Sylvain Wavrant a reconstitué un cabinet de curiosité dans une salle de l’ancien tribunal. | DR

Racheté par la mairie, l’édifice accueille aujourd’hui un collectif d’une vingtaine de brocanteurs au rez-de-chaussée. Il faut monter à l’étage pour découvrir une demi-dizaine de chambres laissées en l’état ou presque, avec les arrivées d’oxygène encore accrochées au mur. Une salle de bain, dotée d’un WC et d’une baignoire adaptés aux personnes à mobilité réduite, fait partie de la déambulation sensorielle mêlant vidéos, son et décors en bois découpé, proposée par la plasticienne Estelle Vernay. À Lectoure, l’Été photographique n’est pas consacré en effet à la seule photographie. La nomination en novembre 2016 d’une nouvelle directrice à la tête du centre d’art, Marie-Frédérique Hallin, a élargi le festival à l’art contemporain.

« Staging Silence », une vidéo de Hans Op de Beeck, dans la salle d’audience de l’ancien tribunal. | DR

Le visiteur le vérifiera en pénétrant dans la petite salle d’audience de l’ancien tribunal. Le lieu est lui aussi resté dans son jus, avec son prétoire usé, ses deux rangées bancs en demi-cercle, sa statue de Marianne, son papier peint à fleurs datant des années 1970, sa moquette tâchée et sa pendule de 2,50 m de haut, dont les aiguilles indiquent presque minuit (ou midi), l’heure du crime. Il n’est pas nécessaire de faire travailler beaucoup son imagination pour ressentir l’intimité qui présidait aux audiences : juges, accusés, avocats, public, tout le monde était au coude-à-coude.

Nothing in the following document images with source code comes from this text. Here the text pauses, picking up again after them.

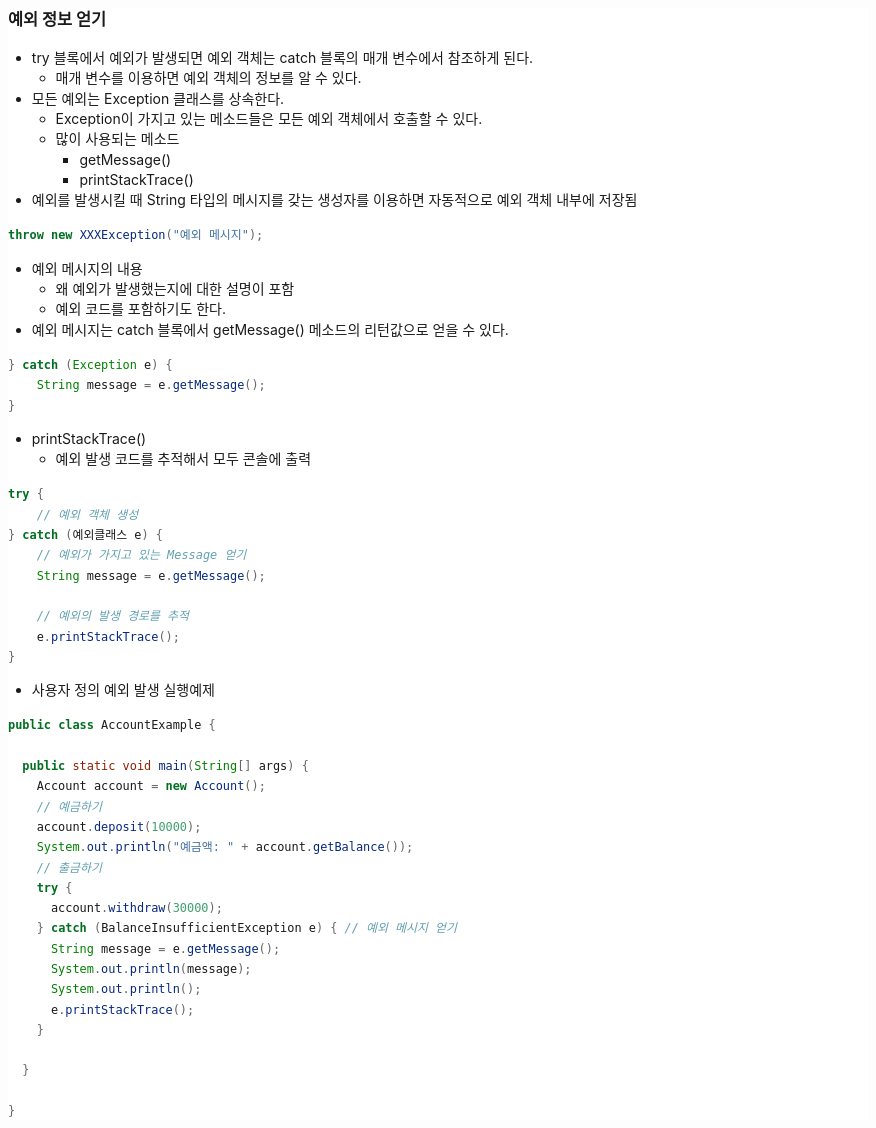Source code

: ### 예외 정보 얻기

- try 블록에서 예외가 발생되면 예외 객체는 catch 블록의 매개 변수에서 참조하게 된다.
  - 매개 변수를 이용하면 예외 객체의 정보를 알 수 있다.
- 모든 예외는 Exception 클래스를 상속한다.
  - Exception이 가지고 있는 메소드들은 모든 예외 객체에서 호출할 수 있다.
  - 많이 사용되는 메소드
    - getMessage()
    - printStackTrace()
- 예외를 발생시킬 때 String 타입의 메시지를 갖는 생성자를 이용하면 자동적으로 예외 객체 내부에 저장됨

```java
throw new XXXException("예외 메시지");
```

- 예외 메시지의 내용
  - 왜 예외가 발생했는지에 대한 설명이 포함
  - 예외 코드를 포함하기도 한다.
- 예외 메시지는 catch 블록에서 getMessage() 메소드의 리턴값으로 얻을 수 있다.

```java
} catch (Exception e) {
    String message = e.getMessage();
}
```

- printStackTrace()
  - 예외 발생 코드를 추적해서 모두 콘솔에 출력

```java
try {
    // 예외 객체 생성
} catch (예외클래스 e) {
    // 예외가 가지고 있는 Message 얻기
    String message = e.getMessage();
    
    // 예외의 발생 경로를 추적
    e.printStackTrace();
}
```

- 사용자 정의 예외 발생 실행예제

```java
public class AccountExample {

  public static void main(String[] args) {
    Account account = new Account();
    // 예금하기
    account.deposit(10000);
    System.out.println("예금액: " + account.getBalance());
    // 출금하기
    try {
      account.withdraw(30000);
    } catch (BalanceInsufficientException e) { // 예외 메시지 얻기
      String message = e.getMessage();
      System.out.println(message);
      System.out.println();
      e.printStackTrace();
    }

  }

}
```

Sur l’estrade, un grand écran a été installé. Y est projeté Staging Silence, une création du vidéaste belge Hans Op de Beeck dans lequel celui-ci recrée les paysages de son enfance en les façonnant, avec ses mains, à partir d’objets et de matériaux du quotidien (sucre, coton, bouteilles, carton…). Le film est en noir et blanc, rajoutant à l’atmosphère spectrale d’un espace qu’on ne serait pas surpris de voir peuplé de fantômes à la tombée de la nuit.

« Bal en soiré », de Stéphane Castet, à la Ceriseaie. | DR

D’autres lieux plus « classiques » hébergent l’édition 2017 de l’Été photographique : une ancienne aumônerie (siège du Centre d’art et de photographie), une halle aux grains de style néoclassique et la Cerisaie, une petite maison de fontainier juchée sur la point des remparts, dont le nom viendrait d’un dramaturge de passage ayant ramené de la terre du jardin de Tchekhov.

« Fiddler », de la série « Eisbergfreistadt », de Kahn & Selesnick. | DR

En tout, une petite vingtaine de photographes et d’artistes, choisis avec goût, sont exposés cet été à Lectoure : Delphine Gigoux-Martin, Brodbeck & De Barbuat, Laure Ledoux, Stéphane Castet, Sylvain Wavrant, Stéphane Thidet, Eva Borner, sans oublier le duo américano-anglais Kahn & Selesnick qui réinvente formidablement l’histoire véridique d’un iceberg ayant dérivé jusqu’à Lübeck par la mer Baltique en 1923, année de l’hyperinflation allemande. Une façon de nous rappeler que les questions de réchauffement climatique et d’économie dérégulée ne datent pas d’hier.

L’Été photographique de Lectoure, jusqu’au 24 septembre.